The loop duodenal switch, also known as the SIPS or SADI Procedure, is the newest modification to the standard duodenal switch designed to provide even greater weight loss with less risk.
This upgraded, minimally invasive procedure is far safer than the original duodenal switch procedure.
SIPS stands for Stomach Intestinal Pylorus Sparing surgery or you may have heard it called the single-anastomosis duodenal switch. SIPS essentially means that the food is still able to pass through the pylorus after this procedure. The pylorus is the valve at the bottom portion of the stomach that controls the rate of emptying into the small intestine. Preserving the pylorus has many advantages over the traditional duodenal switch procedure (BPD-DS or biliopancreatic diversion with duodenal switch).

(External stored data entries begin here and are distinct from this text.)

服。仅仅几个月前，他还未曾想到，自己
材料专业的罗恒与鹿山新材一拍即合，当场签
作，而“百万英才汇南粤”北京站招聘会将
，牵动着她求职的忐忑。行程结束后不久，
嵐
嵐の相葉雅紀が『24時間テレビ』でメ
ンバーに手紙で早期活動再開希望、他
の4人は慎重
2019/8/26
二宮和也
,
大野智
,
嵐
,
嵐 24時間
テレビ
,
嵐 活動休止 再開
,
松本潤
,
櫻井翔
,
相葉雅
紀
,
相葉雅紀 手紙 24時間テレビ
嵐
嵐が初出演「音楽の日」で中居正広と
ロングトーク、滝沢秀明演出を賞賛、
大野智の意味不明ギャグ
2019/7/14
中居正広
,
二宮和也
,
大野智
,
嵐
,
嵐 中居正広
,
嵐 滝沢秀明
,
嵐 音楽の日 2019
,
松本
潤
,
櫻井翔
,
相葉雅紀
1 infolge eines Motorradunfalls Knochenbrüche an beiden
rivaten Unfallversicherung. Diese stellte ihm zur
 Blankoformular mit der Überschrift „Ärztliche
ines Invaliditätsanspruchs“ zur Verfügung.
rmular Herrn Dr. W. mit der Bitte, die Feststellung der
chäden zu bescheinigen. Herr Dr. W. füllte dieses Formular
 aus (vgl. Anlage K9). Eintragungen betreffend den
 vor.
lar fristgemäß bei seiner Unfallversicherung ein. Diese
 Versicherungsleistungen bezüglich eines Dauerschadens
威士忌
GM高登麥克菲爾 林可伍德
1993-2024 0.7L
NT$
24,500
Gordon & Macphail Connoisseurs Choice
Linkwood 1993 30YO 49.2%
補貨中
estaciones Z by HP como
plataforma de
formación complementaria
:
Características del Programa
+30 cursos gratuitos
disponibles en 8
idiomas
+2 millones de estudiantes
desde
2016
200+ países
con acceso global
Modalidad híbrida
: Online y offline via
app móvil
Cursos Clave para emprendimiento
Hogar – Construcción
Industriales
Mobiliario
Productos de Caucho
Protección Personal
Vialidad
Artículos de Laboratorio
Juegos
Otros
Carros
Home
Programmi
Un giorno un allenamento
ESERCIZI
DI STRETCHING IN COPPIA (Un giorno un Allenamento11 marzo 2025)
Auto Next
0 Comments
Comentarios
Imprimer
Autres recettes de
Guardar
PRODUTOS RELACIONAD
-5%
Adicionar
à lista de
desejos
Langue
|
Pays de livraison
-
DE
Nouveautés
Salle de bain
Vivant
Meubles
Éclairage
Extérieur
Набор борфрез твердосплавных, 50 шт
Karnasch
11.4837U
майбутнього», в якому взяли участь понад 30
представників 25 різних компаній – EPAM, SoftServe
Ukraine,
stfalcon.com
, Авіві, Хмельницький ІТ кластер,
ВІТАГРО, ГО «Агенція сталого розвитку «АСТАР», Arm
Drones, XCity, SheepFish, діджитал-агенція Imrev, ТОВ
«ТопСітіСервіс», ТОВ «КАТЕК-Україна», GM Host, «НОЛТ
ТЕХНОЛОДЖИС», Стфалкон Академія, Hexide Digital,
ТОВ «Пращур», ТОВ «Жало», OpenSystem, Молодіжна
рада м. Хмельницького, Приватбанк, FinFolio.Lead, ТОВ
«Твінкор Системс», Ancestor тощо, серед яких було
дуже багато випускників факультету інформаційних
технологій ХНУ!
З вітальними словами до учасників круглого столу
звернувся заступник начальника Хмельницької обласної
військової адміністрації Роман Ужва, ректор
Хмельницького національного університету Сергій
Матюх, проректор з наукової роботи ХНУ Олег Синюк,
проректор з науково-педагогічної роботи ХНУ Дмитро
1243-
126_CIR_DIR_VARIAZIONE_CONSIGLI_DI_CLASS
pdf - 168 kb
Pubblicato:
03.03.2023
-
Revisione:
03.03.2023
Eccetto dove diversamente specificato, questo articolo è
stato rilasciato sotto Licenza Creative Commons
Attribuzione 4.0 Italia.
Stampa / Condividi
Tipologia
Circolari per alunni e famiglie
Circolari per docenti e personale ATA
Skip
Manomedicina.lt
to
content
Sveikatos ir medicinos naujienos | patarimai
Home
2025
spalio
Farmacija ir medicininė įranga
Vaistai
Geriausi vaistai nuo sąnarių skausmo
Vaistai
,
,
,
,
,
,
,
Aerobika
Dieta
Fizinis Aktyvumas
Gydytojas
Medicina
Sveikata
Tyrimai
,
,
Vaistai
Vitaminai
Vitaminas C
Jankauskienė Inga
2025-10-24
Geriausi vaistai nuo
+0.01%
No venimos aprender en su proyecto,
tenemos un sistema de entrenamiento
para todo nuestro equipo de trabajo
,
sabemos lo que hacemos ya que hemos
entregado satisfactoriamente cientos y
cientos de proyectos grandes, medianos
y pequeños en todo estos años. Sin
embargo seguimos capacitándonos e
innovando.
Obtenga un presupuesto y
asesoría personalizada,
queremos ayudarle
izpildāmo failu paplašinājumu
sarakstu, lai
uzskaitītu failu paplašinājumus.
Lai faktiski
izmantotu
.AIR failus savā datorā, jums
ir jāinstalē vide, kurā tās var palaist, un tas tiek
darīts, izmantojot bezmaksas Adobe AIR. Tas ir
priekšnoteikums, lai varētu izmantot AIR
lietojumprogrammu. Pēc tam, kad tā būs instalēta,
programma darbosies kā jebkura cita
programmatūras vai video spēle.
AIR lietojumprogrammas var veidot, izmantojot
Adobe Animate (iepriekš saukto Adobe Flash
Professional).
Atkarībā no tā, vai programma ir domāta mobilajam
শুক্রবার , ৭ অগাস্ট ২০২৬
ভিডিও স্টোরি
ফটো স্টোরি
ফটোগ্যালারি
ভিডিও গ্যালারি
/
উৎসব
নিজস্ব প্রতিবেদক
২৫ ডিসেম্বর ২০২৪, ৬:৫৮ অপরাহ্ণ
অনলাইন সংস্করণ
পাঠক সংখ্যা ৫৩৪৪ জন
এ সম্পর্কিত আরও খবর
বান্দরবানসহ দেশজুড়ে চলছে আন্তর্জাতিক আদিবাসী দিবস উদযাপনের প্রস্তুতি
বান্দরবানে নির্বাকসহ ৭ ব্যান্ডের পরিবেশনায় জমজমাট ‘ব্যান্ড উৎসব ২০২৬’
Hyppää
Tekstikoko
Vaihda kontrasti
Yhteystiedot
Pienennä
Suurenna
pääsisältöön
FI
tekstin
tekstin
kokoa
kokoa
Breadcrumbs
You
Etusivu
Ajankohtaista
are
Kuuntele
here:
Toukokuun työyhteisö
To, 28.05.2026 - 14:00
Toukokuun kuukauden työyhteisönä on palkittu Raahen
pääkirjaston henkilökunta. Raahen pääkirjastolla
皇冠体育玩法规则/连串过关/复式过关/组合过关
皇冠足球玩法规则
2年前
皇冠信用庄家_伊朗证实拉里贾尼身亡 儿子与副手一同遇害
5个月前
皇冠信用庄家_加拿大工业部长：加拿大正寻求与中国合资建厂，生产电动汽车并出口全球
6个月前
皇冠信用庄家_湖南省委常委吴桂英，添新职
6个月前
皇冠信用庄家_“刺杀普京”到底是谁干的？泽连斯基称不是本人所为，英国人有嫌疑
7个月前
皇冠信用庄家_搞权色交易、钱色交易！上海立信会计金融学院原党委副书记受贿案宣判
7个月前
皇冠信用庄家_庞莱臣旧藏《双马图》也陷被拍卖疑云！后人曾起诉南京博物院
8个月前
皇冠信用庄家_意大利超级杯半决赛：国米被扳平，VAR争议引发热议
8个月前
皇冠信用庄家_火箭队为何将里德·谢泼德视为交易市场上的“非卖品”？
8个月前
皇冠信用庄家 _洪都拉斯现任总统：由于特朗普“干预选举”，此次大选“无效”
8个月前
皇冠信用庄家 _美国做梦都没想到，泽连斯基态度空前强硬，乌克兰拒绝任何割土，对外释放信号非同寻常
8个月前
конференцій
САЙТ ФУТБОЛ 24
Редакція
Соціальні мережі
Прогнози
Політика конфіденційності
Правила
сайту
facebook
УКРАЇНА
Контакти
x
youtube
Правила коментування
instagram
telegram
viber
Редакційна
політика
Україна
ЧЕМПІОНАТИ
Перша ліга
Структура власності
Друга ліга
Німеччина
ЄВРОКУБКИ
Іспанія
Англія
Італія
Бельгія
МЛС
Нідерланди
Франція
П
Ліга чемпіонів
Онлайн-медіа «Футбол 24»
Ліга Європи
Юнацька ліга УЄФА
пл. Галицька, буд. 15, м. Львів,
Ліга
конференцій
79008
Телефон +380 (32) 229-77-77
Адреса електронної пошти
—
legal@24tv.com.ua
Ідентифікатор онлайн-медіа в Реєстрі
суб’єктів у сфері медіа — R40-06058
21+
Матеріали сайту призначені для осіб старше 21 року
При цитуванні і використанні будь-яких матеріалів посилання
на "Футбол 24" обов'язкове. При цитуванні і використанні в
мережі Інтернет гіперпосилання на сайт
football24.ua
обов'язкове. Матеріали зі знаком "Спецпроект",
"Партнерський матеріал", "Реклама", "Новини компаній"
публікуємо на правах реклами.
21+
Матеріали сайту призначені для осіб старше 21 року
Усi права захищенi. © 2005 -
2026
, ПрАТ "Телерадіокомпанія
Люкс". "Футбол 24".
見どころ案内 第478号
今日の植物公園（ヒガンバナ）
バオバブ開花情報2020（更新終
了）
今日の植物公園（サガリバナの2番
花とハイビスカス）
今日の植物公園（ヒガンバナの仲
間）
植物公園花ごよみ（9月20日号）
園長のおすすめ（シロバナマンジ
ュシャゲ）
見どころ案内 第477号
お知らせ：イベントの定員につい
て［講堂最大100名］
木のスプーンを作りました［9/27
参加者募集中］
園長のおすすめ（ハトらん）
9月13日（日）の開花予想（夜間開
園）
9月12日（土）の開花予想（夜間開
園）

Some advantages to note are less risk for ulcers, bile reflux gastritis, hypoglycemia, nutritional deficiencies or dumping syndrome. In addition, using a loop of intestine to connect the stomach to rather than a traditional Roux limb, allows for only one connection needed rather than the original two decreasing the risk for a leak and eliminating the later risk of an internal hernia.
Since the sleeve gastrectomy is the first part of the SIPS procedure, this may be an appropriate option for those who are looking for additional weight loss after a prior sleeve gastrectomy surgery. The SIPS procedure can also be performed as a first line surgery as well.